---- Entries supplied

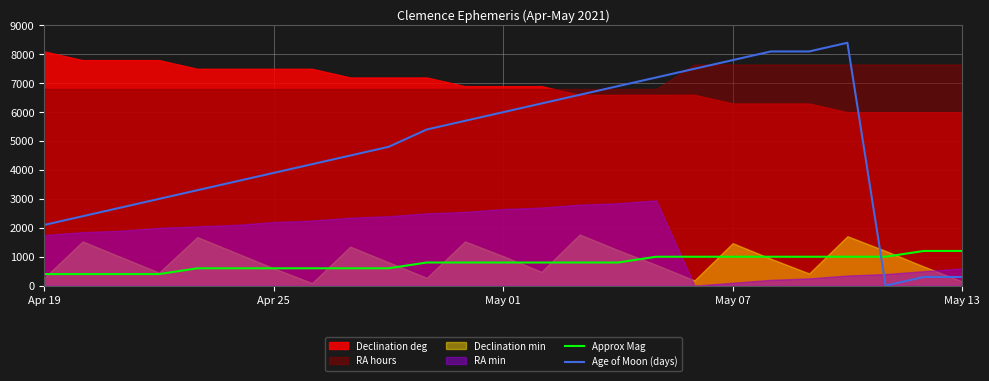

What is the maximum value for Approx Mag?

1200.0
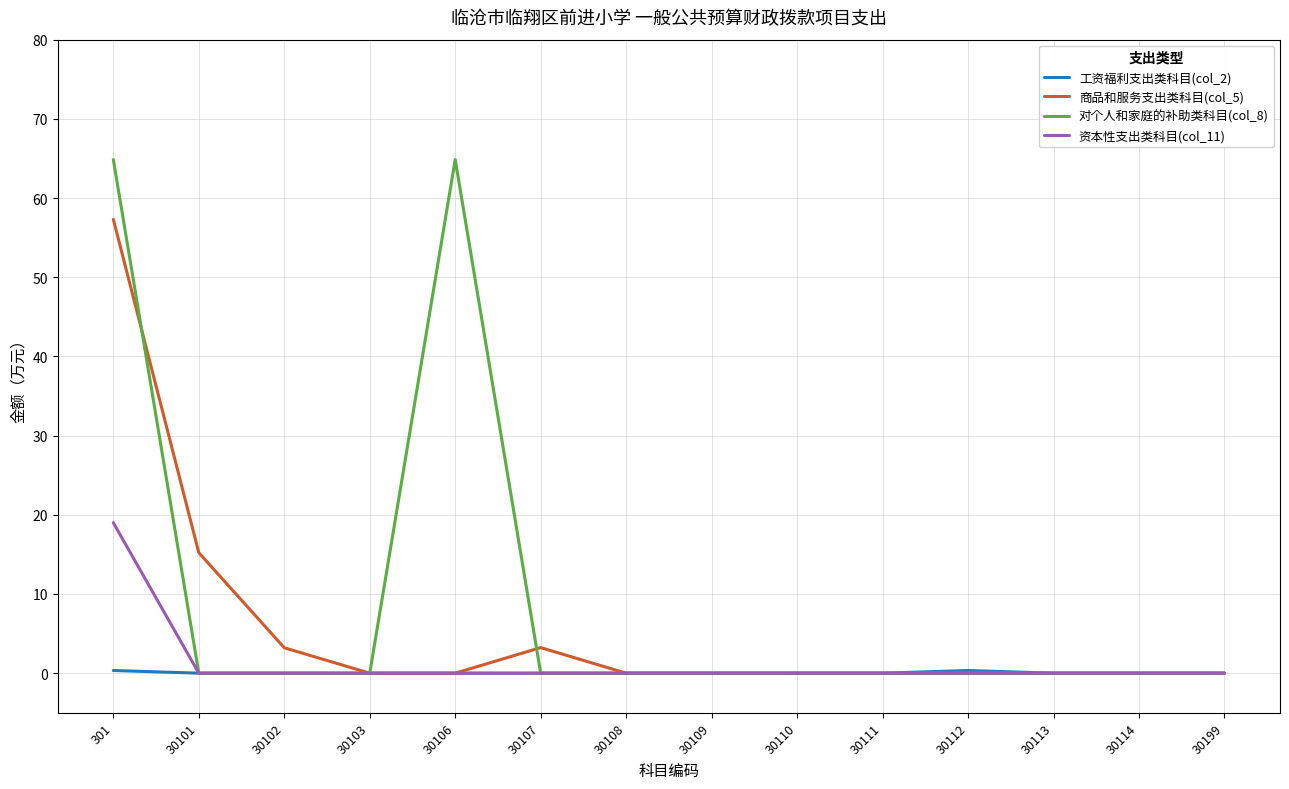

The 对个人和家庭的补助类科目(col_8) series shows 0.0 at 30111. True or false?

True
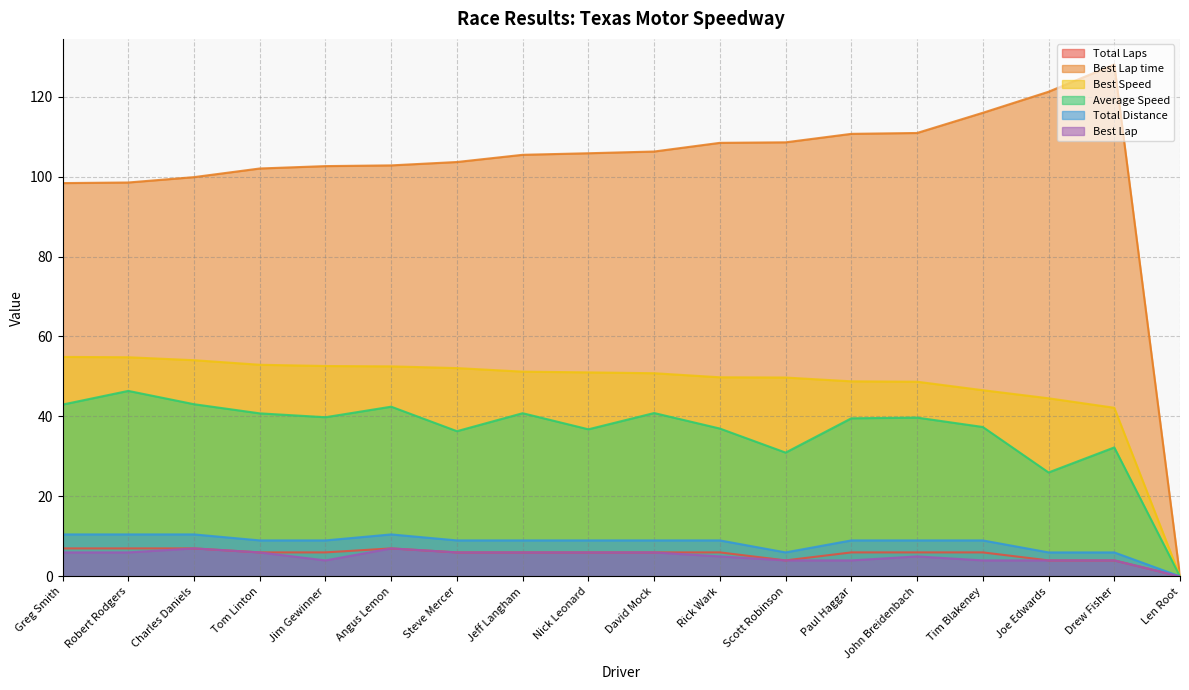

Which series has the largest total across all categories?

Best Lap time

--------

▸ **What to produce**
Copy out every line of the records above word for word, leaving out the pictures.

▸ **Solution for this task**
What is the maximum value for Approx Mag?

1200.0

The 对个人和家庭的补助类科目(col_8) series shows 0.0 at 30111. True or false?

True

Which series has the largest total across all categories?

Best Lap time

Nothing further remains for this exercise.